Si vraiment des communistes peuvent juger impensable une formation politique opératoire sans direction, cela donne une idée crue de ce qu’on a appelé plus haut sous-activité intellectuelle. Oui ou non, est-on d’accord avec la thèse de Marx : « L’émancipation des travailleurs sera l’oeuvre des travailleurs eux-mêmes » ? Le fait est que dans toute sa pratique le mouvement historique qui s’est intitulé communiste n’en a pas cru Marx : il a pris à tâche de réaliser lui-même l’émancipation des travailleurs. C’est très exactement cela qui a fait une fracassante faillite à la fin du siècle dernier ; et c’est cela même qui fait le fond de l’essentielle différence entre socialisme et communisme. Ne comprend-on pas qu’il est décisif d’en tirer l’entière leçon ?

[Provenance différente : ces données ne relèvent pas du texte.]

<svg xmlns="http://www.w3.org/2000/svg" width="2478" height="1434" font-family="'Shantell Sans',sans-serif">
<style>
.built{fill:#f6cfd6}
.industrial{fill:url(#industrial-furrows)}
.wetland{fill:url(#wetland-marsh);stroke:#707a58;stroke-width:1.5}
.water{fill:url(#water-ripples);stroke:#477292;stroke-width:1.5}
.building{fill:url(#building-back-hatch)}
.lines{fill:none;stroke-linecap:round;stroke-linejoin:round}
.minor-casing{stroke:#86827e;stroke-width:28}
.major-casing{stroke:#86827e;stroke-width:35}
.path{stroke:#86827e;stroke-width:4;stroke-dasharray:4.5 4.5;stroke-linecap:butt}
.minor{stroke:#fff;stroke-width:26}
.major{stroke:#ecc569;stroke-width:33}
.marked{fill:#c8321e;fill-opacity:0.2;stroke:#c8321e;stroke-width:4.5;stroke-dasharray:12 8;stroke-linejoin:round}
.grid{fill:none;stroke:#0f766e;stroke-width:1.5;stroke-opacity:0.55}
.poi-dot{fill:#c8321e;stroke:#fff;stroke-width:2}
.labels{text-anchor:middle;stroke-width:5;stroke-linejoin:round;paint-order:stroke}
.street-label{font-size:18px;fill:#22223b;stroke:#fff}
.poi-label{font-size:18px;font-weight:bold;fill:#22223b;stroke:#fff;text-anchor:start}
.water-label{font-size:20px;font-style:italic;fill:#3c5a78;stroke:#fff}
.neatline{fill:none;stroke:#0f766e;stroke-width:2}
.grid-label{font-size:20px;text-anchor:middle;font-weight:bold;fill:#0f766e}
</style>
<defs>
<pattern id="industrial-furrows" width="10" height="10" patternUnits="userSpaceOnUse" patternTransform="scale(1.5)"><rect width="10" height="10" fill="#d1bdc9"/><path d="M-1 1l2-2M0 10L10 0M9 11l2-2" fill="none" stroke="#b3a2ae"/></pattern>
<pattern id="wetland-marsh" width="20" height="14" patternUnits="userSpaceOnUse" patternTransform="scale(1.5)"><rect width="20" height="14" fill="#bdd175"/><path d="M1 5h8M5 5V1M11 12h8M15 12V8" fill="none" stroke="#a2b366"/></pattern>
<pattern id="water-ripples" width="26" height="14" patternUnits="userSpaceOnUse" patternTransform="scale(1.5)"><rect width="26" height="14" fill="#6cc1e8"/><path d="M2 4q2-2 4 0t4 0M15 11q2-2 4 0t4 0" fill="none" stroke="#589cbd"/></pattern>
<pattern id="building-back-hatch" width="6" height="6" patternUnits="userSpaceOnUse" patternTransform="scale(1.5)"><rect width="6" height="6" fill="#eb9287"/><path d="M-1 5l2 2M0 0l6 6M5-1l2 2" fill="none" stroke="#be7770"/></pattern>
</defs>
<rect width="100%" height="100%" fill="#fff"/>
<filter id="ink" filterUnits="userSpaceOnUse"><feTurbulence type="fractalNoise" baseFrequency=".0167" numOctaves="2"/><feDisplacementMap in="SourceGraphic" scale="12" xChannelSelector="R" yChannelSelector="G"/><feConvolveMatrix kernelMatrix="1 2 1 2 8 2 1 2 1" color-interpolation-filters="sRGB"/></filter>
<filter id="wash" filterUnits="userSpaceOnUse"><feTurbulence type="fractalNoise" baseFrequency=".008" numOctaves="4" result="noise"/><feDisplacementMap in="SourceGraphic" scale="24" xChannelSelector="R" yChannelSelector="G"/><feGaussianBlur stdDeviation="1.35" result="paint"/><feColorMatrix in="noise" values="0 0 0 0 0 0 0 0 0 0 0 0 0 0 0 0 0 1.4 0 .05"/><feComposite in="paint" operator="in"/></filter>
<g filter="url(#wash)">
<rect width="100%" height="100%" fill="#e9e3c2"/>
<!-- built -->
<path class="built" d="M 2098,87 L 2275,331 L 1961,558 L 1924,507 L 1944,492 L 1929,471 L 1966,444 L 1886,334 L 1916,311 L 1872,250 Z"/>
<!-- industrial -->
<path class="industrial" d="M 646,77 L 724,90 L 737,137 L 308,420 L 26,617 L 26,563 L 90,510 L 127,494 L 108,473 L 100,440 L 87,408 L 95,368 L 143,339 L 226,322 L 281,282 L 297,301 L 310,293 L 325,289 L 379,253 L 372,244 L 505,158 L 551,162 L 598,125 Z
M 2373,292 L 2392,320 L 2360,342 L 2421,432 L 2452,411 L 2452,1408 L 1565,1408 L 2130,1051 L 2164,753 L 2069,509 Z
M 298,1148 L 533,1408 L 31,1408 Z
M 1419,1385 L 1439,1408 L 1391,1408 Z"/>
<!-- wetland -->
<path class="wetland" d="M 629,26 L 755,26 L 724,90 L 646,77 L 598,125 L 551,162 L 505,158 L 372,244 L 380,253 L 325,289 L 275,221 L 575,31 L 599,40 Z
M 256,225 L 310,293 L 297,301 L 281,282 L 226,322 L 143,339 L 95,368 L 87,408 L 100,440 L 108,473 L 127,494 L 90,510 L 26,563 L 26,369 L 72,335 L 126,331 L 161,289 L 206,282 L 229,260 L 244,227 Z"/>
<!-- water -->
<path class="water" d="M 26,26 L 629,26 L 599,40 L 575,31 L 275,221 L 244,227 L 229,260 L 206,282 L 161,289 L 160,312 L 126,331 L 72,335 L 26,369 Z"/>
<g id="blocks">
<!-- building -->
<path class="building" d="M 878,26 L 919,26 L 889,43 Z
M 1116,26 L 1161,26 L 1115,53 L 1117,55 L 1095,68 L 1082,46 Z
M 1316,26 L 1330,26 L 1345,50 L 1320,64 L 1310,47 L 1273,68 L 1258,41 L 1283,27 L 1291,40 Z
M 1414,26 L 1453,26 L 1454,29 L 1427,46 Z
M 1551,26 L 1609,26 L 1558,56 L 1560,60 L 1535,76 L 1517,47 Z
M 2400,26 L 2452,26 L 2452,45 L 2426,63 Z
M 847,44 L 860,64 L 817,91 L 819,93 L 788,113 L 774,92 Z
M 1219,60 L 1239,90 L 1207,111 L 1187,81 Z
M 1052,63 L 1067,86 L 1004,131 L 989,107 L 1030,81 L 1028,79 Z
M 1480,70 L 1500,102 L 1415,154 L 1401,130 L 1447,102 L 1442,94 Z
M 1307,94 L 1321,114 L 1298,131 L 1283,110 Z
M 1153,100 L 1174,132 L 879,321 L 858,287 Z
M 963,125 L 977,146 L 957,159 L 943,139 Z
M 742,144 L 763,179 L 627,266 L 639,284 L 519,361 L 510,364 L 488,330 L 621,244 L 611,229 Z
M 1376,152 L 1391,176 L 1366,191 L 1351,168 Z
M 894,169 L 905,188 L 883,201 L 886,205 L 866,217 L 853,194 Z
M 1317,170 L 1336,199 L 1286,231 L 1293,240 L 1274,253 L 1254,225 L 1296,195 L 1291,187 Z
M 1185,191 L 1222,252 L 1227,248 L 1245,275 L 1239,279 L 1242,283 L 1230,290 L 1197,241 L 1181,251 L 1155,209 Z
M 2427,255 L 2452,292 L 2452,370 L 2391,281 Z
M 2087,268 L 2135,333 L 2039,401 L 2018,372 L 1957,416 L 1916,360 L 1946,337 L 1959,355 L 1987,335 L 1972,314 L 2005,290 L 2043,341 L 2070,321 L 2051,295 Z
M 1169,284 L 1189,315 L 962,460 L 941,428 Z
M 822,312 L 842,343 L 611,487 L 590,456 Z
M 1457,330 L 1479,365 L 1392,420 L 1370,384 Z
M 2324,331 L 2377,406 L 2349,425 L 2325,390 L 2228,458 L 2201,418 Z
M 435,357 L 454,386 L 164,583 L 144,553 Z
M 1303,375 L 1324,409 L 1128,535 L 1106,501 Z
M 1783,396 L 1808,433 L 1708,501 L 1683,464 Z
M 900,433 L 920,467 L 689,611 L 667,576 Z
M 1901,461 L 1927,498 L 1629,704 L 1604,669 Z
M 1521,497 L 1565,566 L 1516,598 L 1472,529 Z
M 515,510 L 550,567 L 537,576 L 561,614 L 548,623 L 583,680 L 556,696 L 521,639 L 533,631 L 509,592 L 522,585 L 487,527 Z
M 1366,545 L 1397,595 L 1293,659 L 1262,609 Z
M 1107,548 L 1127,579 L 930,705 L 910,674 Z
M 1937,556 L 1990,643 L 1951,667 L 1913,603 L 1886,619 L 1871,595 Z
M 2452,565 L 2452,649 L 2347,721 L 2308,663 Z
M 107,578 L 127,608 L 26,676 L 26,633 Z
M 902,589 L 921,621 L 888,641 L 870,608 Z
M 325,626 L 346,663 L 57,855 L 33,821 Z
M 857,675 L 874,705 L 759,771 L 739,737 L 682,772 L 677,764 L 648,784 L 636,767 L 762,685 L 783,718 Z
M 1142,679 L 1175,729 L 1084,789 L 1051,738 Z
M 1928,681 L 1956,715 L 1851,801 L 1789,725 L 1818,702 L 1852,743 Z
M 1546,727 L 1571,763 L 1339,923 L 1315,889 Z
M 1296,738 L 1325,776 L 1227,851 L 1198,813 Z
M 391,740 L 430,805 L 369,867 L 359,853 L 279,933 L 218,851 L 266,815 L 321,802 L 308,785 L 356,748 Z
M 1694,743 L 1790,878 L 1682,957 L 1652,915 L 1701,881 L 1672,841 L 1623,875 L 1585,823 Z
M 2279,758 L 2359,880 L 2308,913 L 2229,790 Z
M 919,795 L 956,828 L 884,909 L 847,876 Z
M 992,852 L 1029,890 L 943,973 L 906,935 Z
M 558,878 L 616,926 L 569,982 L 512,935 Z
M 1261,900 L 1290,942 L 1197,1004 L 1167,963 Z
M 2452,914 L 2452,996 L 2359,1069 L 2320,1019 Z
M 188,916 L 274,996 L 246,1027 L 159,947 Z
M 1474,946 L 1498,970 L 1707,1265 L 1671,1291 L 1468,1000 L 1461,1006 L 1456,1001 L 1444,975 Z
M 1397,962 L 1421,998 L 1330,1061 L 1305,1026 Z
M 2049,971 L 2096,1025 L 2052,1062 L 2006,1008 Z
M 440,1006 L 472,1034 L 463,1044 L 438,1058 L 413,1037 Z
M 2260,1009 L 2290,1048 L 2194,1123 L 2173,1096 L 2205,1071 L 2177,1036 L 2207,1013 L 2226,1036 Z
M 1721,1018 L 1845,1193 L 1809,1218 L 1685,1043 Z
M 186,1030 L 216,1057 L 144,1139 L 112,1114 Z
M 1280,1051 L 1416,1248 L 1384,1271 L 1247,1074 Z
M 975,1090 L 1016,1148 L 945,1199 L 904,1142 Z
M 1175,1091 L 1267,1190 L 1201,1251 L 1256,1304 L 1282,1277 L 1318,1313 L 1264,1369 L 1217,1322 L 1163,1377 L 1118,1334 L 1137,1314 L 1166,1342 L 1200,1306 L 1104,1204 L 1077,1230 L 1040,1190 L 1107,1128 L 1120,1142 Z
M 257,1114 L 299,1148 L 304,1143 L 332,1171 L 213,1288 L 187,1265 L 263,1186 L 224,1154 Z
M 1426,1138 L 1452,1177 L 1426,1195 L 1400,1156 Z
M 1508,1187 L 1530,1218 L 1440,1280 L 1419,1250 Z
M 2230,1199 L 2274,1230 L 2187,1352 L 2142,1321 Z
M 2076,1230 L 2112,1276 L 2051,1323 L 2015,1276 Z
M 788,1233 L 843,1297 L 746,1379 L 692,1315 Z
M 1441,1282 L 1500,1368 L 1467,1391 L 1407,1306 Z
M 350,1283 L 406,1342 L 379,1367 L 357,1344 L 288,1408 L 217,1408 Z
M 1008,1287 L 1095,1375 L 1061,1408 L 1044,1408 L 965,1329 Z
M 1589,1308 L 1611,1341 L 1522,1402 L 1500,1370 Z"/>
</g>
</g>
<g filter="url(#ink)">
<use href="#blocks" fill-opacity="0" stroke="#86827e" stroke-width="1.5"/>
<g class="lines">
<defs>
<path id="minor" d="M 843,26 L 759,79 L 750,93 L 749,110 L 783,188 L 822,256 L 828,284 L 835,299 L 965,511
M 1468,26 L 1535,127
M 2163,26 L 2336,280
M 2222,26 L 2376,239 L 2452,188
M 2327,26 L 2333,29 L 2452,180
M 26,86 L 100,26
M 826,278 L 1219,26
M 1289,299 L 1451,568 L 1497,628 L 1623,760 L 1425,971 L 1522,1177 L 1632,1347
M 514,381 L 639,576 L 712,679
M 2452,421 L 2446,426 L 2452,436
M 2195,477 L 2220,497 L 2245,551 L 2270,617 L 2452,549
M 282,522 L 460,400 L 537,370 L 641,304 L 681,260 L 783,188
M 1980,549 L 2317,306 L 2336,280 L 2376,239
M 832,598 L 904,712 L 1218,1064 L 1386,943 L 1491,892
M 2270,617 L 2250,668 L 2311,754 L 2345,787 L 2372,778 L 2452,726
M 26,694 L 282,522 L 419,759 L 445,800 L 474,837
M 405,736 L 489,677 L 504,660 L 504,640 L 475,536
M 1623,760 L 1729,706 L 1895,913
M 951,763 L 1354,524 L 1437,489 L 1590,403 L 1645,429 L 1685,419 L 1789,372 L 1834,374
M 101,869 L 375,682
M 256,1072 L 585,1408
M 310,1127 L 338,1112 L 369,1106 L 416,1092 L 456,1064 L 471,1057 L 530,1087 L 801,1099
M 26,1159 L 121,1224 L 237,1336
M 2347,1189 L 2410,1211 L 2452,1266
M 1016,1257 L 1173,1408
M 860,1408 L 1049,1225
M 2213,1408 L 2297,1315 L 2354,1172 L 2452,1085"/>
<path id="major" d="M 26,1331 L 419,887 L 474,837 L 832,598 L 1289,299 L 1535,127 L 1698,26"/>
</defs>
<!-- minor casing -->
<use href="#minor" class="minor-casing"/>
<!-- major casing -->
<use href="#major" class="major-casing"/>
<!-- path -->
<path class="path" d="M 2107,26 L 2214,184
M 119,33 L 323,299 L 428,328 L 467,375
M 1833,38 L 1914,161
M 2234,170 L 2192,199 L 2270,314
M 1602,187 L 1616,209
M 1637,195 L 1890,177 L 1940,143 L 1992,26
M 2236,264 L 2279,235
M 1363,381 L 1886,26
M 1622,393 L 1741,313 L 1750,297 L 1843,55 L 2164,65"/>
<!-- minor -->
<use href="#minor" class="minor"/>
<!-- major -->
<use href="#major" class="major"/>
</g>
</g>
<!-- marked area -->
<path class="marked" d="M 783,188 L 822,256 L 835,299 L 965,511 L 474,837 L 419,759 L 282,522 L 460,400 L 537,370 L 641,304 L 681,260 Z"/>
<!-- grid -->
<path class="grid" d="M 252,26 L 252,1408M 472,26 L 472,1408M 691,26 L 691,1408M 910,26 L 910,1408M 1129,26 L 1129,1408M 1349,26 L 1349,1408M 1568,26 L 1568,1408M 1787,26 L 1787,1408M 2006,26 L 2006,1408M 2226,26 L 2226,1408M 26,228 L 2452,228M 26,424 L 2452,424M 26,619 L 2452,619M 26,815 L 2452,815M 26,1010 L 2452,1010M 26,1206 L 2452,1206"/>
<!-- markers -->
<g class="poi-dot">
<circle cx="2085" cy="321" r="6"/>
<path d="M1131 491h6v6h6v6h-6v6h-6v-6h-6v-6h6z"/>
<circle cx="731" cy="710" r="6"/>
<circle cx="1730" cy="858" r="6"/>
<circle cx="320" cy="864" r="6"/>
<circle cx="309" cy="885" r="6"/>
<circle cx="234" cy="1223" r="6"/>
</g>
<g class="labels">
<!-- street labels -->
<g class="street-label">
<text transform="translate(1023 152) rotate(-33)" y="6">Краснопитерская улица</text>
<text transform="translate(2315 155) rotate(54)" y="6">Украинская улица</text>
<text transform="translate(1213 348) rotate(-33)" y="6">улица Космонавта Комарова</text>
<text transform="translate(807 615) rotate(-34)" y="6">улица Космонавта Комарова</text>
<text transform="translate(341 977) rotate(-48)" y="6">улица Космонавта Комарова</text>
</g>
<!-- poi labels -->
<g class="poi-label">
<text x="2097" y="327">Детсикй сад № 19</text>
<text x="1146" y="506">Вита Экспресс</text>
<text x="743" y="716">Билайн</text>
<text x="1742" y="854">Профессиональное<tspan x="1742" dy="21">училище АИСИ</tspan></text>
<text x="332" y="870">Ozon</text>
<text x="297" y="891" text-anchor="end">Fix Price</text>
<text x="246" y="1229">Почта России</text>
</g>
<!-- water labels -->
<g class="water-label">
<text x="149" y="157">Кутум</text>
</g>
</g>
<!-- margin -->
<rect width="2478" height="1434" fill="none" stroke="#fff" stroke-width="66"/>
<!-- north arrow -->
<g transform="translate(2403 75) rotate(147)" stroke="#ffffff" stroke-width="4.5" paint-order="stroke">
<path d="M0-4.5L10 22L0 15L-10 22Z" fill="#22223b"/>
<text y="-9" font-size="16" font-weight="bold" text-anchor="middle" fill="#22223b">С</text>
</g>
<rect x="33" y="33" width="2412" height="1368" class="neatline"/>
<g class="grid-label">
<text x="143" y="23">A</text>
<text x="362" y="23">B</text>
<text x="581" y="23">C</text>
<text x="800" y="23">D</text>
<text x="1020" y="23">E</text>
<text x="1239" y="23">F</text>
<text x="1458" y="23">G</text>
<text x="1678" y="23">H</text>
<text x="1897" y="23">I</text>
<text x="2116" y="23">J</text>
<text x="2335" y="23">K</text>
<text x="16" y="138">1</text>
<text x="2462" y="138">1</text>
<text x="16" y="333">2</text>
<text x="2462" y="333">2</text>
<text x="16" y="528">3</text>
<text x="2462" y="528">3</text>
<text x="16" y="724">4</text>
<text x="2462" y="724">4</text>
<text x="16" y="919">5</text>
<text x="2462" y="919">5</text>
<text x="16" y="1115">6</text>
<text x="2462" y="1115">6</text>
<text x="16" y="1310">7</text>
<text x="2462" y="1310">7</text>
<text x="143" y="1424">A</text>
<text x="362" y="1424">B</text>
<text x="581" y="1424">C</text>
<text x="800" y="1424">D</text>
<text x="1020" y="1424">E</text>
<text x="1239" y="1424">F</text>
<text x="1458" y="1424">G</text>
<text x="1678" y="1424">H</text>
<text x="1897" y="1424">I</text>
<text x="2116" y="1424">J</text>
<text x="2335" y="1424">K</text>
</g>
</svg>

Qu’un parti qui se veut celui de l’émancipation générale soit lui-même construit sur le refus de l’émancipation militante – la vie militante aurait besoin d’être dirigée d’en haut – fait partie de ces aberrations avec lesquelles on ne peut plus pactiser une fois qu’on en a vraiment pris conscience. Ne faut-il pas voir enfin en face à quel point de profondeur la culture de direction communiste est hantée à son corps défendant par de vieux stéréotypes de classe, et cela alors même qu’en principe le parti se prononce pour la prise en main de la gestion économico-sociale par les travailleurs ? Son mode même d’organisation montre à tous qu’il n’y croit pas vraiment. N’y croyant pas vraiment, il ne travaille pas la question. Or ce travail fait apparaître que la panique à l’idée d’une formation politique sans direction repose sur une foncière confusion : ce dont a réellement besoin un combat transformateur efficace, ce n’est pas la verticalité de pouvoir mais la centralité de délibération – une centralité toute horizontale qui ne dirige pas mais coordonne, permettant la mise en cohérence sans engendrer la dépendance. Là seulement, à mon sens, peut commencer une réflexion organisationnelle de vraie teneur communiste. Et un congrès qui « renouvelle la direction », c’est-à-dire la perpétue, ne peut de ce fait même être un congrès de vrai renouvellement.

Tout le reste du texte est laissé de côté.